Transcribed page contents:
:::::

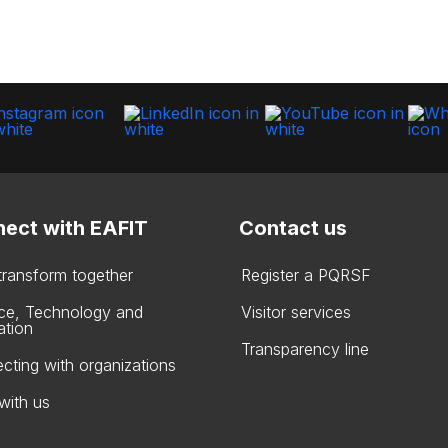
ect with EAFIT
Contact us
 transform together
Register a PQRSF
ce, Technology and
Visitor services
ation
Transparency line
cting with organizations
with us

:::::

**What you need to do:** Each record must be returned exactly as it stands, and the images omitted.

**Answer box:**
ect with EAFIT
Contact us
 transform together
Register a PQRSF
ce, Technology and
Visitor services
ation
Transparency line
cting with organizations
with us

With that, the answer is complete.